だいたい1週間くらいのペースでやっていこうと思っている「中間管理録トネガワ」から読み解く労務管理の話(1回目から少し題名を変えました)。
前回の記事はこちら。
第一話で「名前が覚えづらい」という身勝手な理由で会議をご破産にした利根川は、その後も失敗続き。
部下からの信頼を失い続ける利根川は、起死回生のため、第四話で部下を連れての「社員旅行」を計画します。
今回のテーマは「社員旅行」について。
この記事の目次
1. 社員旅行に関する上司と部下の考えには隔たりが
社員旅行について、労働法の観点から語る前に踏まえておかないといけないことがあります。
利根川は「諸君の日頃の労をねぎらう為に」との目的で、今回「社員旅行」を計画したわけですが、ねぎらわれる側の黒服の1人は、旅行先に向かうバスの車内の段階で、以下のような不満を持っています。
「ありえないんだよ…! 部下が羽を伸ばせる社員旅行なんて…! 利根川先生(上司)がいる限り… 部下(オレ)たちは終始気を遣わされるに決まってる…! チッ…! 何がレジャー…! いい迷惑だ…! せっかくの休日に…!」
参照:中間管理録トネガワ第4話「余興」
社員旅行を企画した側に聞かせられないような発言ですが、要するに、社長と社員、上司と部下とでは「社員旅行」に対する考えがぜんぜん違う。わたしも仕事の関係で、「社員旅行」についてどちらの立場の人からも相談されることがありますが、こうした意識の違いは現実にあると感じています。
よって、法律の話の前に、こうした意識の差を埋める、もしくは埋められるような企画でないと、社員旅行を成功させることは難しいでしょう。
利根川がどうだったかは本編でご確認を。
2. 旅行中の時間は労動時間か?
こうした意識の違いを踏まえて、法律の話に入っていきます。
社員旅行に関する労務で問題になりやすいのは、まずは旅行中の時間は労働時間なのかどうかという点。
労働時間であれば当然賃金が発生します。
通常、社員旅行というのは社内の親睦を深めるためのものです。
この範囲内である限り、社員旅行というのは福利厚生の一環。
当然、使用者の指揮命令下にはないと考えられるため、社員旅行中の時間は労働時間とはいえません。
そのため、社員旅行が平日であろうと休日であろうと、賃金や休日手当は発生しません。
3. 参加が強制の場合は労動時間
しかし、以下の要件に当てはまる場合は福利厚生とは言えず、旅行の時間は労働時間とみなされます。

[保存データ項目]
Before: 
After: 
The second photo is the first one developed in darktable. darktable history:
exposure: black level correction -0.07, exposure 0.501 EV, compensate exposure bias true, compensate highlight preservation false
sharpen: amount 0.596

課題の要件:
**a.** 抜粋本文で、利根川はどのような目的で社員旅行を計画したとされているかを答えよ。
**b.** 抜粋本文で、「社員旅行」に対する考えがぜんぜん違うとして対比されている立場をすべて挙げよ。
資料は抜粋本文とは別に置かれたものである。

各課題の解答:
**a.** 「諸君の日頃の労をねぎらう為に」という目的である。

**b.** 社長、社員、上司、部下